Nobel Prize Winners Give Retirement Advice To Aging Baby Boomers

Eminent theoreticians are cashing in on what is sure to be a surge in demand from baby boomers for retirement advice.

60x60-retirement1.jpg

The boxer George Foreman, when asked when he would retire, replied, “The question isn’t when I want to retire, it’s at what income.” For most baby boomers, the question is the same, and the answer isn’t reassuring. Never before in the modern era have so many been so unprepared for so long a stretch without a paycheck.

Or so ignorant of their options. To the rescue, improbably: Nobel Prize winners. Harvard University economics professor Robert Merton, who won the Nobel in 1997, recently sold his retirement advisory business, SmartNest, to Dimensional Fund Advisors, an Austin, Texas–based money manager with $11 billion in defined-contribution assets. Meanwhile, another Nobelist, William Sharpe, professor emeritus of Stanford University, just took his retirement advisory firm, Financial Engines, public.

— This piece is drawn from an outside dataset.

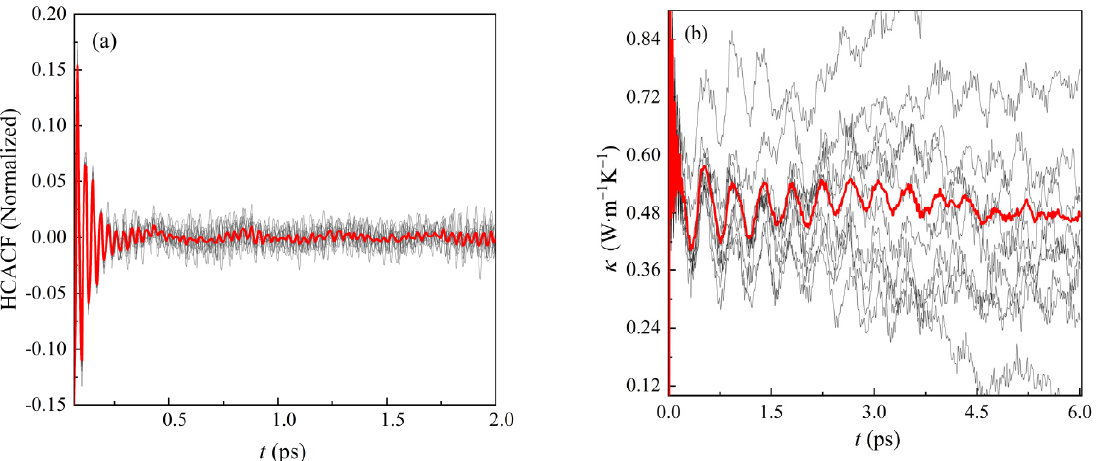
Figure 6. Thermal conductivity of CsPbBr 3 at 300 K calculated by the BV model. ( a ) Heat current autocorrelation function; ( b ) thermal conductivity κ .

Its shares jumped 44 percent on the first day of trading.

Both these eminent theoreticians are cashing in on what is sure to be a surge in demand from baby boomers for retirement advice. “Defined-contribution plans were designed to be supplementary,” points out Merton. “But they’ve turned into the core retirement plan, and most participants get zero advice on them.”

Dallas Salisbury, president and CEO of the Washington-based Employee Benefit Research Institute, foresees more fund companies signing deals with advisory firms like SmartNest and Financial Engines that rely on computer models to crank out semicustomized advice. “A computer model may be deemed more objective” than a financial planner, notes Salisbury, and the Department of Labor stipulates that advice must be “fee neutral.”

Merton’s SmartNest grew out of the waning of the old defined-benefit plan. “SmartNest is targeted to large [DC] plans and to the middle- and working-class Americans who are part of these plans but don’t have the resources to hire a financial planner,” explains Merton. “Given that we were designing advice for the masses, we asked ourselves, ‘What’s the No. 1 thing that people want in retirement?’ To have a standard of living that is close to their incomes during their final years of their working lives.”

Companies using SmartNest will be able to offer DC plan participants a managed portfolio. Based on their answers to a questionnaire, participants will be steered via computer model into suitable Dimensional funds, such as small- and midcap, launched expressly for the managed account. Paying for the advice? The plan sponsor.